Tax credits may not be enough to pay for individual insurance
While financial services company Standard & Poor’s has estimated that 10 million people could end up losing their coverage under this plan, Cutler said he thought the number could be twice as high.
Matt Fiedler, fellow in economic studies at the Center for Health Policy at the left-leaning Brookings Institution, agreed. He said tax credits, funded at the level Republicans are proposing, could lead to people dropping out of the market.
"They are substantially less generous for people at the lower end of the income scale. So if [Republicans'] position is that insurance is not affordable now, for people at the lower end of the income scale there is no way it is going to be affordable with the tax credits provided here."
Bigger gap in premium prices between younger and older adults
In addition to the controversial tax credits, the Republican bill reverses part of the Affordable Care Act, which prohibited insurance companies from charging older people more than three times what they charge younger people. With that part of the law gone, premiums could go up for some of the country’s sickest people.
The AARP wrote a statement opposing the bill, citing the potential effect on older Americans.
"Before people even reach retirement age, big insurance companies could be allowed to charge them an age tax that adds up to thousands of dollars more per year," the statement said. "Older Americans need affordable health care services and prescriptions. This plan goes in the opposite direction."
Both Cutler and Fiedler argue that if fewer people can afford insurance that could have a negative effect on the prices and benefits for people who do still buy plans. Namely, if people drop out of one market, insurance companies may be less inclined to offer plans.

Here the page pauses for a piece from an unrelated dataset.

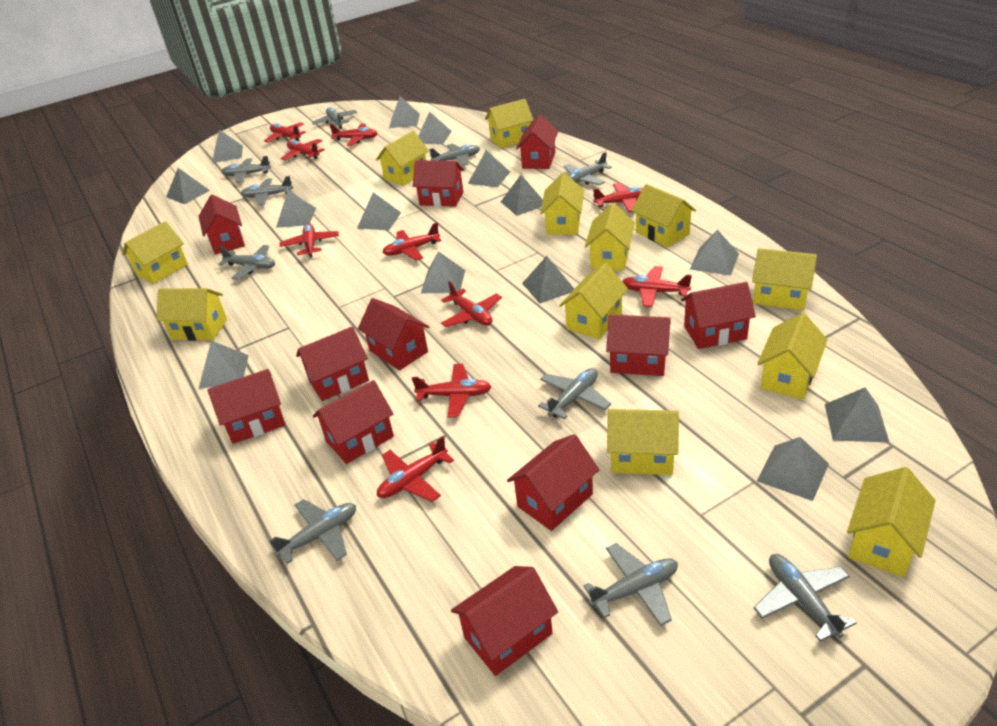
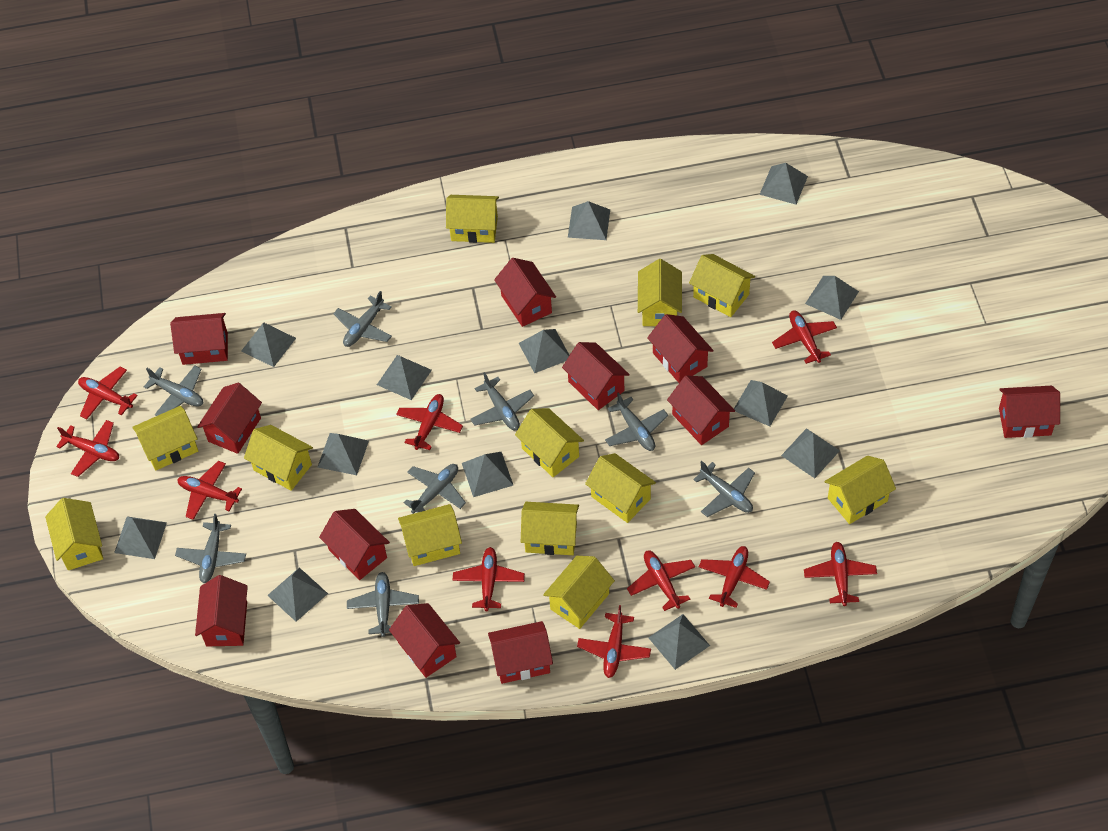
grey plane: [218,245,275,280] [221,156,271,183] [240,176,293,205] [269,499,356,564] [312,107,357,129] [429,143,480,166] [538,368,611,419] [564,152,612,185] [583,543,678,626] [754,554,856,642] = 10 -> [144,366,203,416] [175,514,246,583] [333,291,392,347] [347,572,419,637] [403,464,466,514] [470,372,534,430] [605,392,668,451] [693,461,755,517] = 8
grey pyramid: [166,168,210,204] [199,341,249,389] [212,129,243,163] [276,190,316,228] [357,192,401,230] [389,96,420,128] [418,111,452,144] [421,251,465,293] [468,150,510,187] [501,175,543,216] [522,256,574,303] [690,230,739,276] [757,437,829,501] [825,387,890,443] = 14 -> [114,517,167,559] [241,322,296,367] [267,567,328,622] [318,433,369,475] [377,355,432,400] [462,452,514,497] [519,329,569,373] [568,201,610,240] [648,614,710,670] [734,380,788,426] [759,163,808,205] [781,428,840,478] [805,276,859,320] = 13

Could result in fewer choices
Republicans have argued that the current law was in need of saving, in large part because Americans looking to buy their own insurance have had fewer and fewer options on government-run marketplace exchanges.
"Options are disappearing fast," House Speaker Paul Ryan said Thursday morning. "If we did nothing, simply washed our hands of this ... the collateral damage to this country would be awful. More and more people would see zero choices."
When insurance companies opt out of offering plans, the market can, as the industry says, "death spiral."
But Cutler told ABC News he was not convinced that the new plan would help this problem.
"For all the talk of 'death spirals' in the Affordable Care Act, this is perfectly designed to produce 'death spirals,'" Cutler said. "Given the price, anyone who is at all healthy will opt out. The subsidies don’t make up for it. So, what you are going to see is this continual erosion of the market."
And that, in turn, will not be attractive to health insurance providers.
"Bottom line, you are looking at a much more uncertain environment," Fiedler said. "One thing we have learned in the last few years is that insurers often are just not willing to participate in market where there is uncertainty."
Impact on Medicaid could result in poorer Americans losing care
Millions of Americans have received insurance in the last eight years directly from the government under the Medicaid program. Under the Obamacare law, states were given an option to increase the number of people who would be eligible for the program.
While the Republican plan allows people who currently qualify for Medicaid in their states to stay in the program, it overturns the rules that allowed for more people to be eligible as of 2020. It also says that states will be allowed to offer Medicaid plans that do not necessarily cover essential health benefits, defined and required under President Obama's plan, including maternity care and preventative services.
The national Children's Hospital Association spoke out against this part of the bill.
"The American Health Care Act will move the Medicaid program to a per capita cap system and limit future federal funding to the states, risking significant reductions in the Medicaid budgets providing the care for over 30 million children. If enacted in its current form, the bill could negatively impact children’s ability to get the necessary care required for their health."